Food Nannies: Menu labels should display amount of exercise needed to burn calories

“Calories-in = calories-out” is yet another food myth.

The media release is below.


Menu labels displaying amount of exercise needed to burn calories show benefits

Study looks at way to reduce calorie intake

Boston, MA—More restaurants are displaying calorie information on their menus than ever before. It’s not a coincidence; by law, retail food establishments that are part of a chain with twenty or more locations nationwide must disclose the calorie content of each menu item. The goal is to encourage consumers to make healthier, informed food choices. The majority of studies, however, show that providing information on calorie content does not lead to fewer calories ordered or consumed. A new angle for encouraging reduced calorie intake in these establishments would be welcome by many in the nutrition field. One currently being explored is displaying on the menu the minutes of exercise–brisk walking in this case–needed to burn food calories.

“We need a more effective strategy to encourage people to order and consume fewer calories from restaurant menus,” said Dr. Meena Shah, Texas Christian University (TCU). “Brisk walking is something nearly everyone can relate to, which is why we displayed on the menu the minutes of brisk walking needed to burn food calories,” said Ashlei James, TCU.

Shah, the senior researcher, and James, the lead researcher and graduate student, recently conducted a study of 300 men and women ages 18-30. “The group was randomly assigned to a menu without calorie labels, a menu with calorie labels, or a menu with labels for the minutes of brisk walking needed to burn the food calories,” James said. “All menus contained the same food and beverage options, which included burgers, chicken sandwiches/tenders, salad, fries, desserts, soda, and water.”

The results indicate that the menu displaying the minutes of brisk walking needed to burn food calories led to fewer calories ordered and consumed compared with the menu without calorie labels. Of note, there was no difference between the menu with calorie labels and the menu without calorie labels in the number of calories ordered and consumed by the subjects.

“This study suggests there are benefits to displaying exercise minutes to a group of young men and women. We can’t generalize to a population over age 30, so we will further investigate this in an older and more diverse group,” Shah said. “This is the first study to look at the effects of displaying minutes of brisk walking needed to burn food calories on the calories ordered and consumed.”

The study was eye-opening for many of the subjects. “For example, a female would have to walk briskly for approximately 2 hours to burn the calories in a quarter-pound double cheeseburger,” said Shah.

Results from this study will be presented orally on April 23 at the Experimental Biology 2013 meeting in Boston.


9 thoughts on “Food Nannies: Menu labels should display amount of exercise needed to burn calories”

  1. There are many Taubes critics on duh net. I have posted a couple before. Here’s another:

    My big problem with Taubes is he recommends long term carbohydrate starvation. Carbohydrate starvation creates protein starvation. With no carbs available for energy, the body metabolizes protein for energy. It is no longer available for cell creation/maintenance. Low carb/Atkins diet is safe and effective for a few weeks. The medical community recommends against it long term. Reports of dramatic weight loss, like 57 pounds, do not recognize that some of that weight loss is from their heart, lungs, liver, etc.

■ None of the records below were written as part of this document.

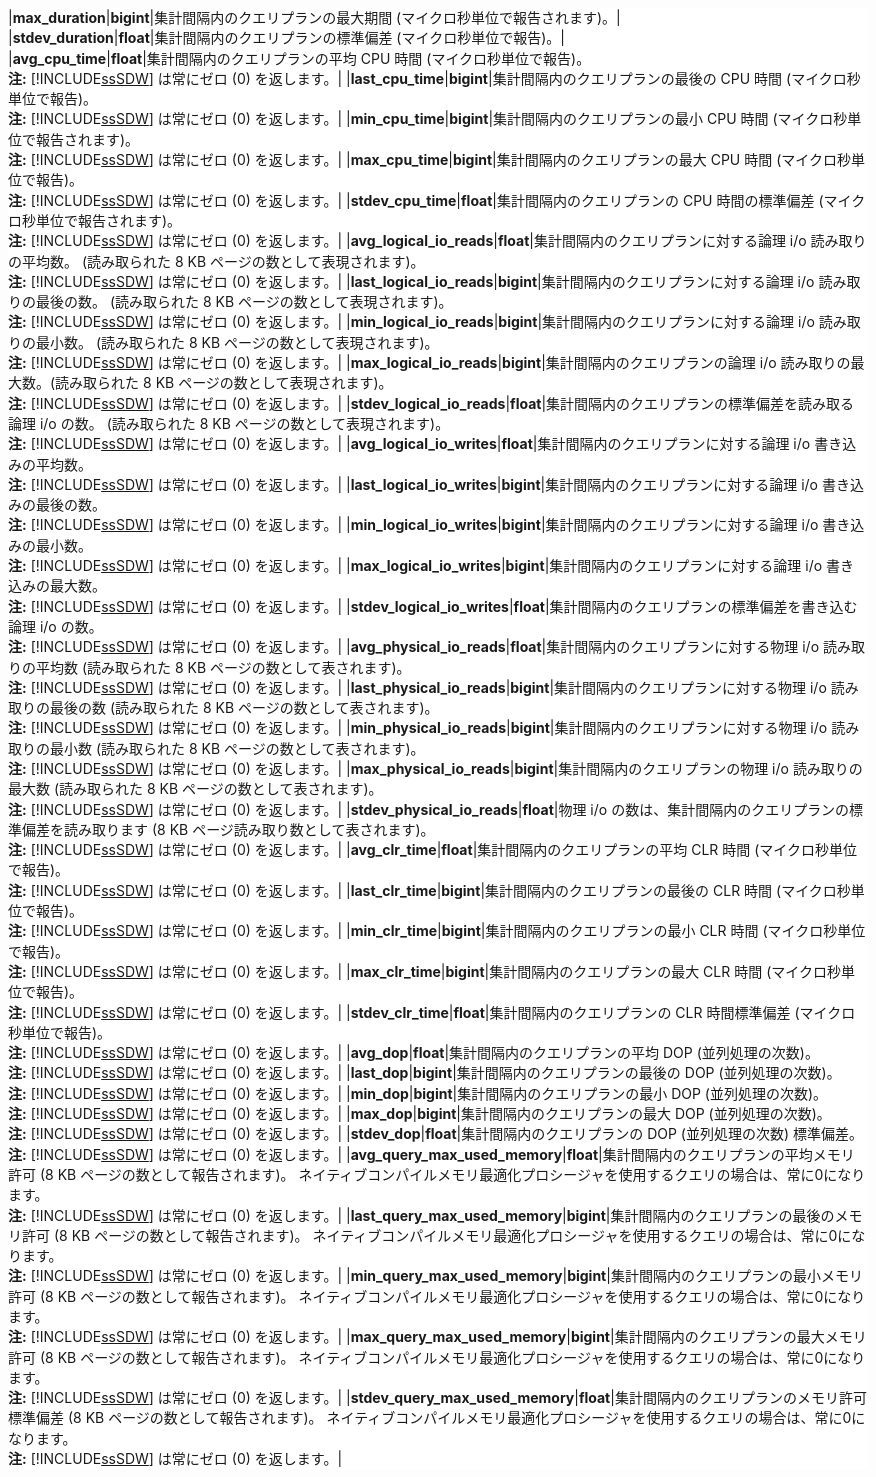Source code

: |**max_duration**|**bigint**|集計間隔内のクエリプランの最大期間 (マイクロ秒単位で報告されます)。|  
|**stdev_duration**|**float**|集計間隔内のクエリプランの標準偏差 (マイクロ秒単位で報告)。|  
|**avg_cpu_time**|**float**|集計間隔内のクエリプランの平均 CPU 時間 (マイクロ秒単位で報告)。<br/>**注:** [!INCLUDE[ssSDW](../../includes/sssdw-md.md)] は常にゼロ (0) を返します。|
|**last_cpu_time**|**bigint**|集計間隔内のクエリプランの最後の CPU 時間 (マイクロ秒単位で報告)。<br/>**注:** [!INCLUDE[ssSDW](../../includes/sssdw-md.md)] は常にゼロ (0) を返します。|
|**min_cpu_time**|**bigint**|集計間隔内のクエリプランの最小 CPU 時間 (マイクロ秒単位で報告されます)。<br/>**注:** [!INCLUDE[ssSDW](../../includes/sssdw-md.md)] は常にゼロ (0) を返します。|
|**max_cpu_time**|**bigint**|集計間隔内のクエリプランの最大 CPU 時間 (マイクロ秒単位で報告)。<br/>**注:** [!INCLUDE[ssSDW](../../includes/sssdw-md.md)] は常にゼロ (0) を返します。|
|**stdev_cpu_time**|**float**|集計間隔内のクエリプランの CPU 時間の標準偏差 (マイクロ秒単位で報告されます)。<br/>**注:** [!INCLUDE[ssSDW](../../includes/sssdw-md.md)] は常にゼロ (0) を返します。|
|**avg_logical_io_reads**|**float**|集計間隔内のクエリプランに対する論理 i/o 読み取りの平均数。 (読み取られた 8 KB ページの数として表現されます)。<br/>**注:** [!INCLUDE[ssSDW](../../includes/sssdw-md.md)] は常にゼロ (0) を返します。|
|**last_logical_io_reads**|**bigint**|集計間隔内のクエリプランに対する論理 i/o 読み取りの最後の数。 (読み取られた 8 KB ページの数として表現されます)。<br/>**注:** [!INCLUDE[ssSDW](../../includes/sssdw-md.md)] は常にゼロ (0) を返します。|
|**min_logical_io_reads**|**bigint**|集計間隔内のクエリプランに対する論理 i/o 読み取りの最小数。 (読み取られた 8 KB ページの数として表現されます)。<br/>**注:** [!INCLUDE[ssSDW](../../includes/sssdw-md.md)] は常にゼロ (0) を返します。|
|**max_logical_io_reads**|**bigint**|集計間隔内のクエリプランの論理 i/o 読み取りの最大数。(読み取られた 8 KB ページの数として表現されます)。<br/>**注:** [!INCLUDE[ssSDW](../../includes/sssdw-md.md)] は常にゼロ (0) を返します。|
|**stdev_logical_io_reads**|**float**|集計間隔内のクエリプランの標準偏差を読み取る論理 i/o の数。 (読み取られた 8 KB ページの数として表現されます)。<br/>**注:** [!INCLUDE[ssSDW](../../includes/sssdw-md.md)] は常にゼロ (0) を返します。|
|**avg_logical_io_writes**|**float**|集計間隔内のクエリプランに対する論理 i/o 書き込みの平均数。<br/>**注:** [!INCLUDE[ssSDW](../../includes/sssdw-md.md)] は常にゼロ (0) を返します。|
|**last_logical_io_writes**|**bigint**|集計間隔内のクエリプランに対する論理 i/o 書き込みの最後の数。<br/>**注:** [!INCLUDE[ssSDW](../../includes/sssdw-md.md)] は常にゼロ (0) を返します。|
|**min_logical_io_writes**|**bigint**|集計間隔内のクエリプランに対する論理 i/o 書き込みの最小数。<br/>**注:** [!INCLUDE[ssSDW](../../includes/sssdw-md.md)] は常にゼロ (0) を返します。|
|**max_logical_io_writes**|**bigint**|集計間隔内のクエリプランに対する論理 i/o 書き込みの最大数。<br/>**注:** [!INCLUDE[ssSDW](../../includes/sssdw-md.md)] は常にゼロ (0) を返します。|
|**stdev_logical_io_writes**|**float**|集計間隔内のクエリプランの標準偏差を書き込む論理 i/o の数。<br/>**注:** [!INCLUDE[ssSDW](../../includes/sssdw-md.md)] は常にゼロ (0) を返します。|
|**avg_physical_io_reads**|**float**|集計間隔内のクエリプランに対する物理 i/o 読み取りの平均数 (読み取られた 8 KB ページの数として表されます)。<br/>**注:** [!INCLUDE[ssSDW](../../includes/sssdw-md.md)] は常にゼロ (0) を返します。|
|**last_physical_io_reads**|**bigint**|集計間隔内のクエリプランに対する物理 i/o 読み取りの最後の数 (読み取られた 8 KB ページの数として表されます)。<br/>**注:** [!INCLUDE[ssSDW](../../includes/sssdw-md.md)] は常にゼロ (0) を返します。|
|**min_physical_io_reads**|**bigint**|集計間隔内のクエリプランに対する物理 i/o 読み取りの最小数 (読み取られた 8 KB ページの数として表されます)。<br/>**注:** [!INCLUDE[ssSDW](../../includes/sssdw-md.md)] は常にゼロ (0) を返します。|
|**max_physical_io_reads**|**bigint**|集計間隔内のクエリプランの物理 i/o 読み取りの最大数 (読み取られた 8 KB ページの数として表されます)。<br/>**注:** [!INCLUDE[ssSDW](../../includes/sssdw-md.md)] は常にゼロ (0) を返します。|
|**stdev_physical_io_reads**|**float**|物理 i/o の数は、集計間隔内のクエリプランの標準偏差を読み取ります (8 KB ページ読み取り数として表されます)。<br/>**注:** [!INCLUDE[ssSDW](../../includes/sssdw-md.md)] は常にゼロ (0) を返します。|
|**avg_clr_time**|**float**|集計間隔内のクエリプランの平均 CLR 時間 (マイクロ秒単位で報告)。<br/>**注:** [!INCLUDE[ssSDW](../../includes/sssdw-md.md)] は常にゼロ (0) を返します。|
|**last_clr_time**|**bigint**|集計間隔内のクエリプランの最後の CLR 時間 (マイクロ秒単位で報告)。<br/>**注:** [!INCLUDE[ssSDW](../../includes/sssdw-md.md)] は常にゼロ (0) を返します。|
|**min_clr_time**|**bigint**|集計間隔内のクエリプランの最小 CLR 時間 (マイクロ秒単位で報告)。<br/>**注:** [!INCLUDE[ssSDW](../../includes/sssdw-md.md)] は常にゼロ (0) を返します。|
|**max_clr_time**|**bigint**|集計間隔内のクエリプランの最大 CLR 時間 (マイクロ秒単位で報告)。<br/>**注:** [!INCLUDE[ssSDW](../../includes/sssdw-md.md)] は常にゼロ (0) を返します。|
|**stdev_clr_time**|**float**|集計間隔内のクエリプランの CLR 時間標準偏差 (マイクロ秒単位で報告)。<br/>**注:** [!INCLUDE[ssSDW](../../includes/sssdw-md.md)] は常にゼロ (0) を返します。|
|**avg_dop**|**float**|集計間隔内のクエリプランの平均 DOP (並列処理の次数)。<br/>**注:** [!INCLUDE[ssSDW](../../includes/sssdw-md.md)] は常にゼロ (0) を返します。|
|**last_dop**|**bigint**|集計間隔内のクエリプランの最後の DOP (並列処理の次数)。<br/>**注:** [!INCLUDE[ssSDW](../../includes/sssdw-md.md)] は常にゼロ (0) を返します。|
|**min_dop**|**bigint**|集計間隔内のクエリプランの最小 DOP (並列処理の次数)。<br/>**注:** [!INCLUDE[ssSDW](../../includes/sssdw-md.md)] は常にゼロ (0) を返します。|
|**max_dop**|**bigint**|集計間隔内のクエリプランの最大 DOP (並列処理の次数)。<br/>**注:** [!INCLUDE[ssSDW](../../includes/sssdw-md.md)] は常にゼロ (0) を返します。|
|**stdev_dop**|**float**|集計間隔内のクエリプランの DOP (並列処理の次数) 標準偏差。<br/>**注:** [!INCLUDE[ssSDW](../../includes/sssdw-md.md)] は常にゼロ (0) を返します。|
|**avg_query_max_used_memory**|**float**|集計間隔内のクエリプランの平均メモリ許可 (8 KB ページの数として報告されます)。 ネイティブコンパイルメモリ最適化プロシージャを使用するクエリの場合は、常に0になります。<br/>**注:** [!INCLUDE[ssSDW](../../includes/sssdw-md.md)] は常にゼロ (0) を返します。|
|**last_query_max_used_memory**|**bigint**|集計間隔内のクエリプランの最後のメモリ許可 (8 KB ページの数として報告されます)。 ネイティブコンパイルメモリ最適化プロシージャを使用するクエリの場合は、常に0になります。<br/>**注:** [!INCLUDE[ssSDW](../../includes/sssdw-md.md)] は常にゼロ (0) を返します。|
|**min_query_max_used_memory**|**bigint**|集計間隔内のクエリプランの最小メモリ許可 (8 KB ページの数として報告されます)。 ネイティブコンパイルメモリ最適化プロシージャを使用するクエリの場合は、常に0になります。<br/>**注:** [!INCLUDE[ssSDW](../../includes/sssdw-md.md)] は常にゼロ (0) を返します。|
|**max_query_max_used_memory**|**bigint**|集計間隔内のクエリプランの最大メモリ許可 (8 KB ページの数として報告されます)。 ネイティブコンパイルメモリ最適化プロシージャを使用するクエリの場合は、常に0になります。<br/>**注:** [!INCLUDE[ssSDW](../../includes/sssdw-md.md)] は常にゼロ (0) を返します。|
|**stdev_query_max_used_memory**|**float**|集計間隔内のクエリプランのメモリ許可標準偏差 (8 KB ページの数として報告されます)。 ネイティブコンパイルメモリ最適化プロシージャを使用するクエリの場合は、常に0になります。<br/>**注:** [!INCLUDE[ssSDW](../../includes/sssdw-md.md)] は常にゼロ (0) を返します。|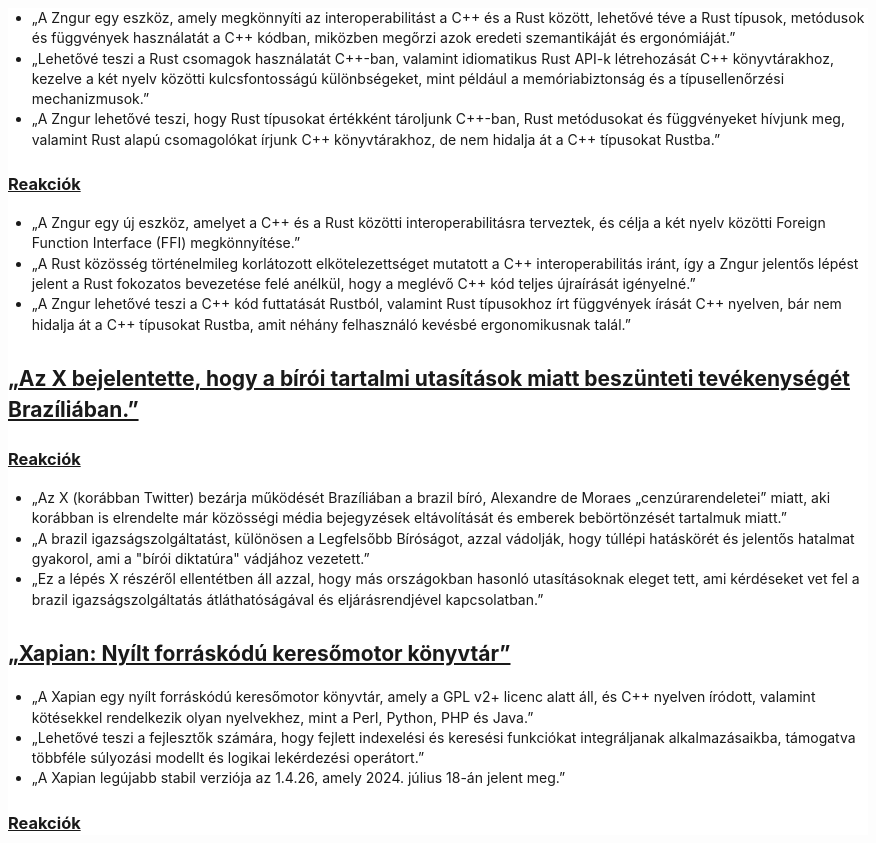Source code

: - „A Zngur egy eszköz, amely megkönnyíti az interoperabilitást a C++ és a Rust között, lehetővé téve a Rust típusok, metódusok és függvények használatát a C++ kódban, miközben megőrzi azok eredeti szemantikáját és ergonómiáját.”
- „Lehetővé teszi a Rust csomagok használatát C++-ban, valamint idiomatikus Rust API-k létrehozását C++ könyvtárakhoz, kezelve a két nyelv közötti kulcsfontosságú különbségeket, mint például a memóriabiztonság és a típusellenőrzési mechanizmusok.”
- „A Zngur lehetővé teszi, hogy Rust típusokat értékként tároljunk C++-ban, Rust metódusokat és függvényeket hívjunk meg, valamint Rust alapú csomagolókat írjunk C++ könyvtárakhoz, de nem hidalja át a C++ típusokat Rustba.”

### [Reakciók](https://news.ycombinator.com/item?id=41271273)

- „A Zngur egy új eszköz, amelyet a C++ és a Rust közötti interoperabilitásra terveztek, és célja a két nyelv közötti Foreign Function Interface (FFI) megkönnyítése.”
- „A Rust közösség történelmileg korlátozott elkötelezettséget mutatott a C++ interoperabilitás iránt, így a Zngur jelentős lépést jelent a Rust fokozatos bevezetése felé anélkül, hogy a meglévő C++ kód teljes újraírását igényelné.”
- „A Zngur lehetővé teszi a C++ kód futtatását Rustból, valamint Rust típusokhoz írt függvények írását C++ nyelven, bár nem hidalja át a C++ típusokat Rustba, amit néhány felhasználó kevésbé ergonomikusnak talál.”

## [„Az X bejelentette, hogy a bírói tartalmi utasítások miatt beszünteti tevékenységét Brazíliában.”](https://www.reuters.com/technology/x-close-operations-brazil-effective-immediately-2024-08-17/)

### [Reakciók](https://news.ycombinator.com/item?id=41275600)

- „Az X (korábban Twitter) bezárja működését Brazíliában a brazil bíró, Alexandre de Moraes „cenzúrarendeletei” miatt, aki korábban is elrendelte már közösségi média bejegyzések eltávolítását és emberek bebörtönzését tartalmuk miatt.”
- „A brazil igazságszolgáltatást, különösen a Legfelsőbb Bíróságot, azzal vádolják, hogy túllépi hatáskörét és jelentős hatalmat gyakorol, ami a "bírói diktatúra" vádjához vezetett.”
- „Ez a lépés X részéről ellentétben áll azzal, hogy más országokban hasonló utasításoknak eleget tett, ami kérdéseket vet fel a brazil igazságszolgáltatás átláthatóságával és eljárásrendjével kapcsolatban.”

## [„Xapian: Nyílt forráskódú keresőmotor könyvtár”](https://xapian.org/)

- „A Xapian egy nyílt forráskódú keresőmotor könyvtár, amely a GPL v2+ licenc alatt áll, és C++ nyelven íródott, valamint kötésekkel rendelkezik olyan nyelvekhez, mint a Perl, Python, PHP és Java.”
- „Lehetővé teszi a fejlesztők számára, hogy fejlett indexelési és keresési funkciókat integráljanak alkalmazásaikba, támogatva többféle súlyozási modellt és logikai lekérdezési operátort.”
- „A Xapian legújabb stabil verziója az 1.4.26, amely 2024. július 18-án jelent meg.”

### [Reakciók](https://news.ycombinator.com/item?id=41273415)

  2. Since Gamecock brought up “no fat people in concentration camps”,, let me explain why. Clifford Irving, the holocaust denier, made a compelling argument during his trial by noting that aerial photographs of the camps showed an insufficient supply of coal for the number of claimed cremations. The error in Irving’s argument was in using the amount of coal for an individual cremation to be needed for each of the cremations at the camp. The grisly truth is that the body fat from one body would provide fuel for the next body. When Dr. Mengele separated out newcomers to the camps he was using his observation of body fat to separate those so skinny as to clog up the cremation process..

  3. True, there were no fat people in concentation camps, but once they were released, most of them did become obese. The starvation altered their metabolism and as soon as they were able eat again their body began storing fat for any future starvation. This is the danger of 1,000 calorie diets for weight loss. Better to eat a sensible diet and increase activity to burn off excess calories and fat.

  4. I agree with Dr. Novella:

    I do not believe ‘“Calories-in = calories-out” is yet another food myth.’

    Unfortunately, it’s not something we can gainfully argue. For every thousand posts like Dr. Novella’s, I can find another thousand that agree that it is a myth.

    I can say, as a fitness guru for 25 years, my observation is that “Calories-in = calories-out” is correct. I can also say there were no fat people in concentration camps.

    Damn. I’m arguing after saying we can’t argue. I could be a journalist, or even a SENATOR!

  5. > “Calories-in = calories-out” is yet another food myth.

    Less of a myth when one is starving. It’s just that nobody gets to starve anymore.